Global risk aversion yesterday led foreign investors to sell a net USD76.57mn
in equities with continued selling today supportive of the pair. On tap later
this morning Market is expecting 2Q15 GDP to rise by 5.7% y/y vs.1Q’s
downwardly revised 5.0%. Disappointment on this front could see the pair remain
elevated ahead.
USD/THB – Limited Downside. USD/THB is back on the slide this morning after
touching an overnight high of 35.706, weighed by dollar weakness. Last seen
around 35.609, pair has lost most of its bearish momentum and stochastics is
still bullish bias, suggesting that the move lower could be temporary.

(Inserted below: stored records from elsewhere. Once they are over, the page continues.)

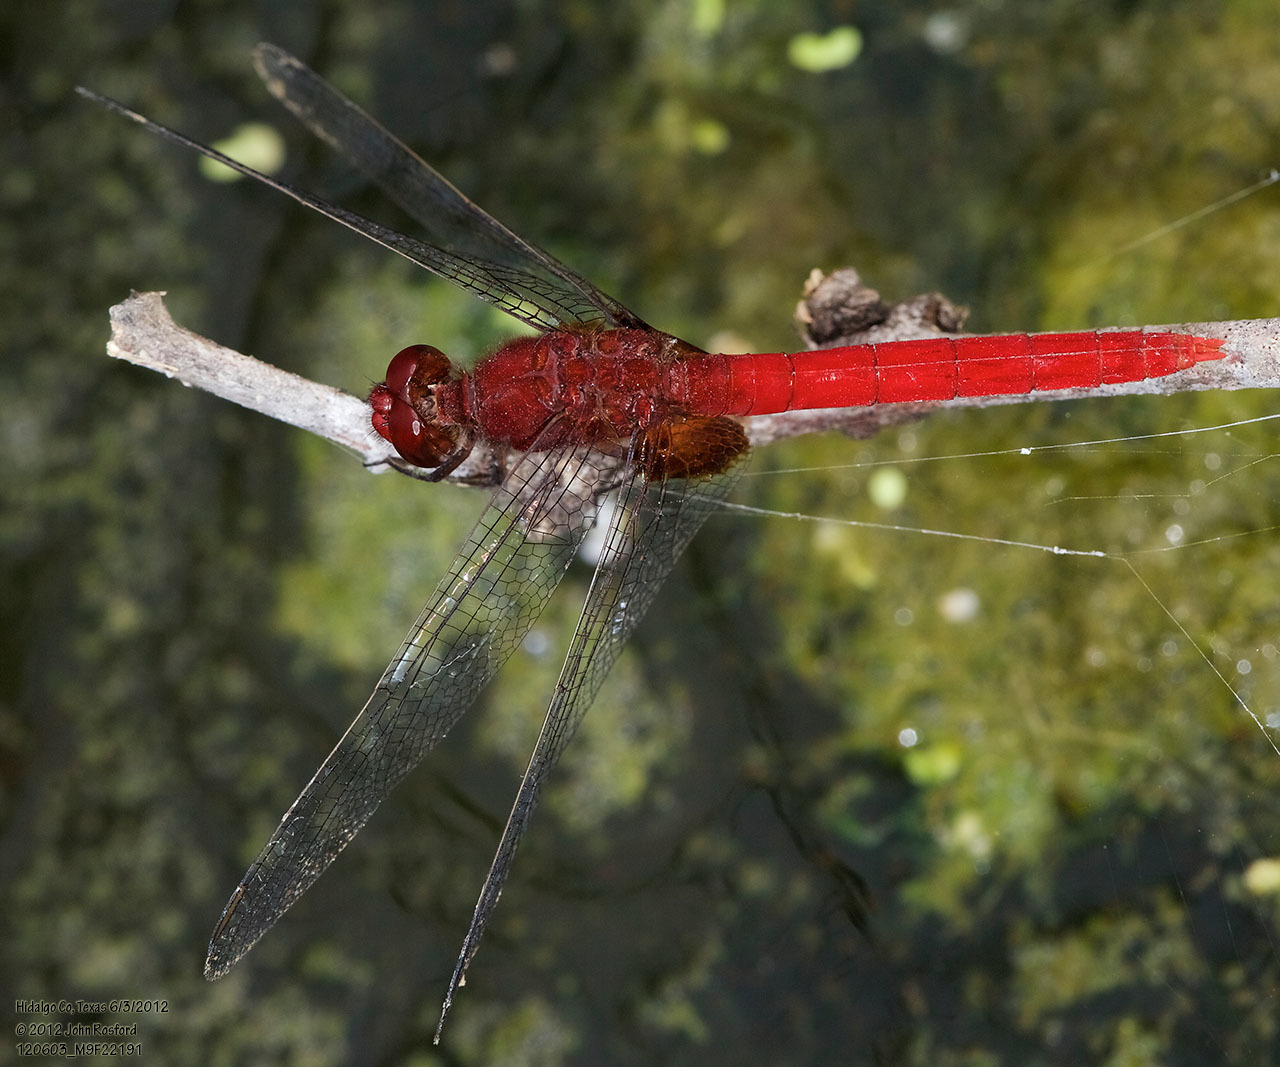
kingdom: Animalia
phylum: Arthropoda
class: Insecta
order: Odonata
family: Libellulidae
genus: Erythemis
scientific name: Erythemis mithroides
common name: Claret pondhawk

Continued concerns about domestic growth, amid China growth concerns and the
lingering impact of the bomb blasts amid should remain supportive of the pair.
Support is seen around 35.510 (upper bound of the intraday ichimoku cloud that
is forming below price action), while barrier is around 35.785. Foreign funds
continued to sell-off Thai assets on risk aversion, selling a net THB4.44bn and
THB2.90bn in equities and government debt.
Rates
Malaysia
Government bonds saw selling pressure at the belly in the morning as
China’s rate cut led to weaker MYR against USD. The 10y MGS 9/25 rose 6bps,
with keen buyers seen at 4.45%. All eyes are on today’s reopening auction for
the 10y benchmark.
IRS quoted and traded higher steadily until things calmed down towards
the end of the day and more keen IRS receivers appeared. The 1y was dealt at
4.02-4.05%, 3y at 4.15%, 4y at 4.18%, and 5y at 4.30% then lower at 4.28%.

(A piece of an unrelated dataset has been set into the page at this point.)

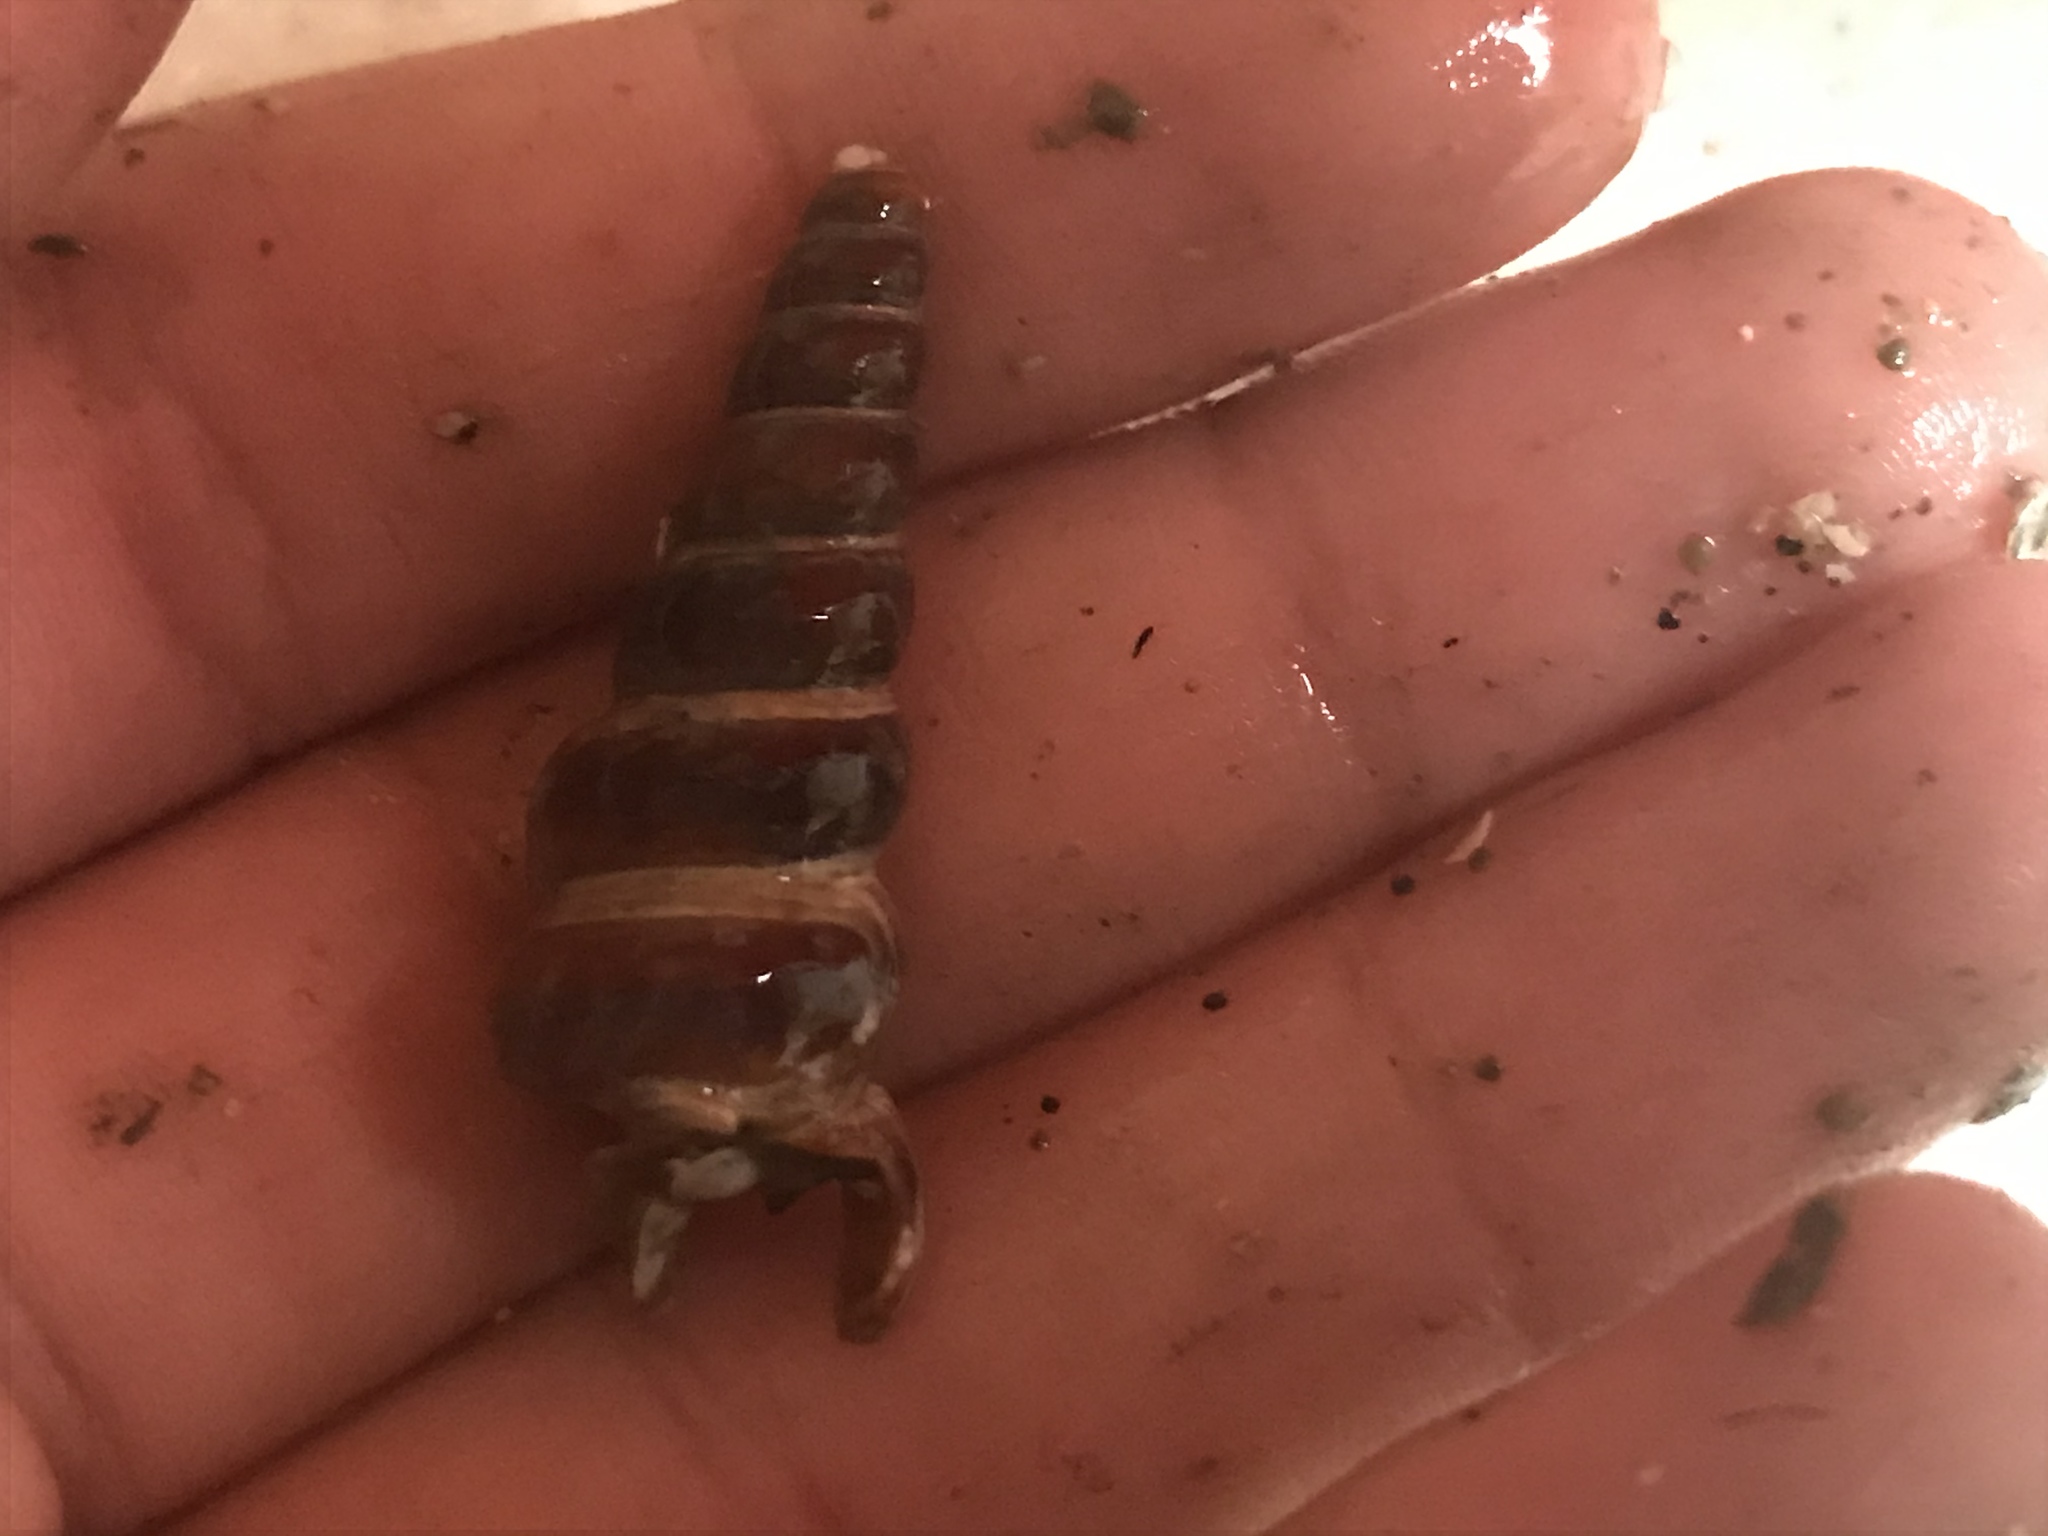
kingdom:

Basis continued to be quoted wider but no trades were done. 3M KLIBOR remained
at 3.70%.
PDS market was pretty much muted. Short dated high quality papers were
picked up; Danga 16s widened 3bps with MYR45m traded. At the belly, MACB 22s
traded 1bp tighter at 4.58%. Long dated AA names were also sought after. TBEI
15-17y papers generally traded in range, while SEB 29s traded 3bps tighter due
to strong bids. The GG and AAA spaces have seen a lack of activity due to
narrowing credit spreads but given the lack of supply year-to-date, we may see
a return in buying interest if benchmark yields see a correction.
Singapore
SGS got sold off massively towards the end of day and yields ended
5-6bps higher from the 5y SGS onwards. SGD IRS curve also moved higher, up by
3-7bps.
China’s rate cuts failed to revive the weak Asian credit space.

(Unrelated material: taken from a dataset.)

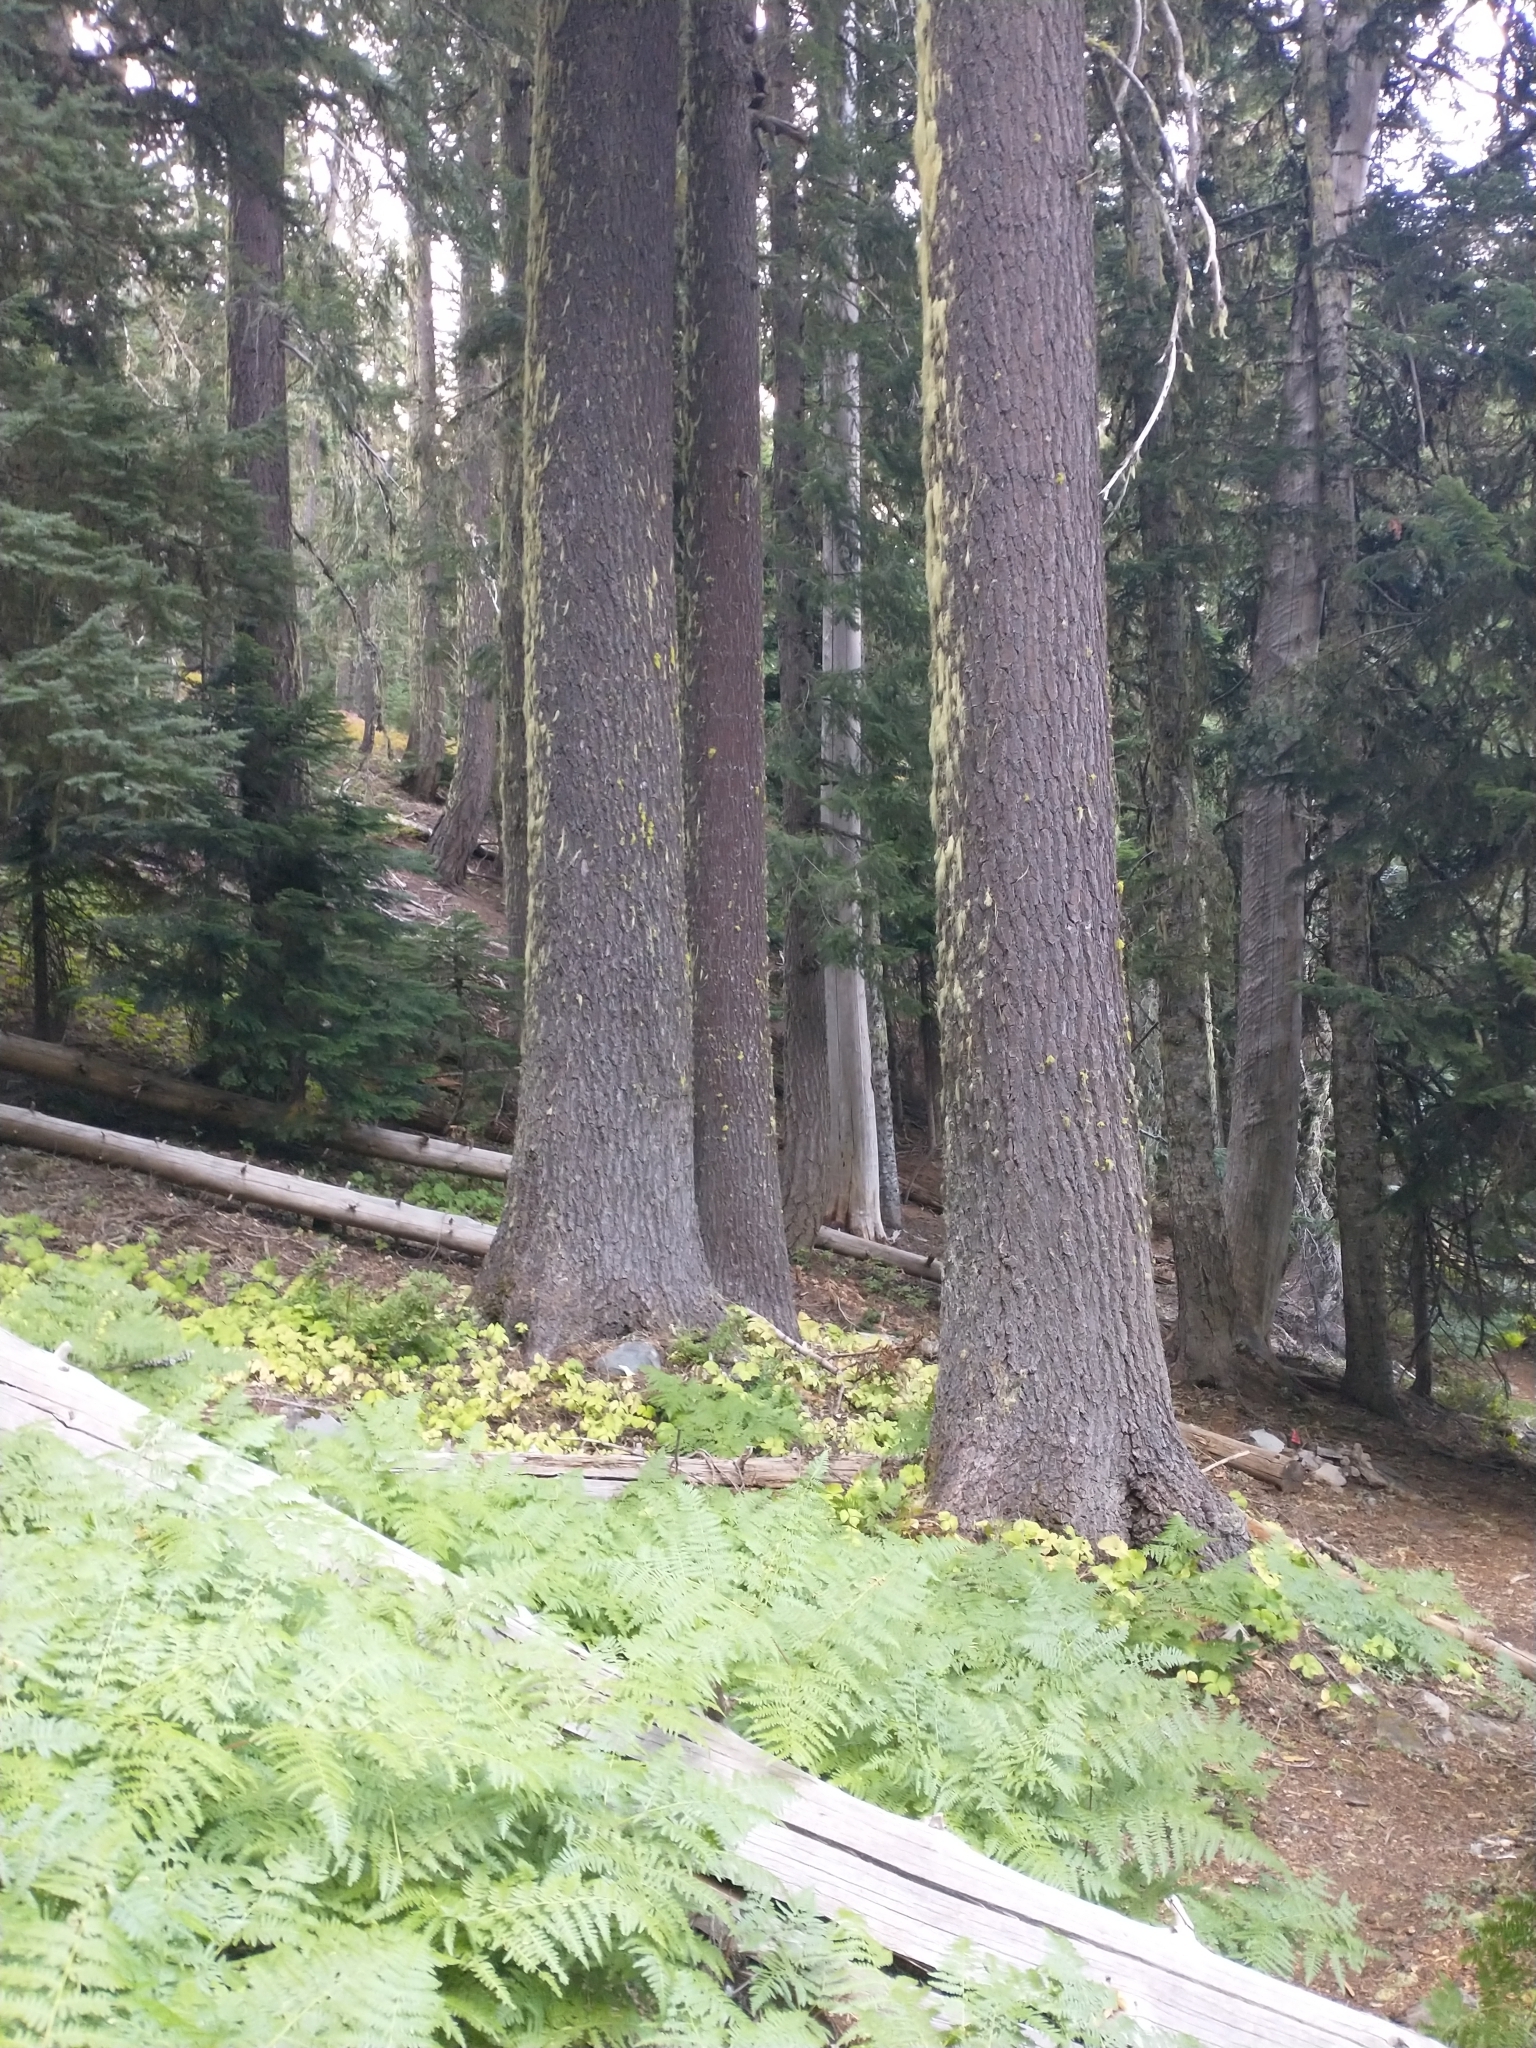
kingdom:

Liquidity remained thin as China equity market’s performance continue to
sideline most investors. Sovereigns mostly unchanged to 0.50pts lower, with
small volumes. The IG space widened 5-10bps with bids remaining defensive. Some
bottom fishing seen on property names Vanke, Cogard, and Evergrande. Indian
names remained firm, trading flat to higher.
Indonesia
Indonesia bond market closed with a slight loss. Bond market across the
Asia region was seen booking losses as well. Pressure to the LCY bond market
occurs mainly from concern of China economy growth while domestic currency
depreciation was seen just slightly adding the pressure. Price volatility was
relatively tight and was seen moving sideways during the day. 5-yr, 15-yr, 10-yr,
15-yr and 20-yr benchmark series yield stood at 8.628%, 8.9300%, 9.176% and
9.278% while 2y yield shifts down to 8.097%. Trading volume at secondary market
was seen moderate at government segments amounting Rp13,470 bn with FR0070 as
the most tradable bond. FR0070 total trading volume amounting Rp2,469 bn with
75x transaction frequency and closed at 96.720 yielding 8.930%.
Corporate bond trading traded heavy amounting Rp1,908 bn. BEXI01BCN3
(Shelf registration I Indonesia Eximbank Phase III Year 2013; B serial bond;
Rating: idAAA) was the top actively traded corporate bond with total trading
volume amounted Rp870 bn yielding 8.237%.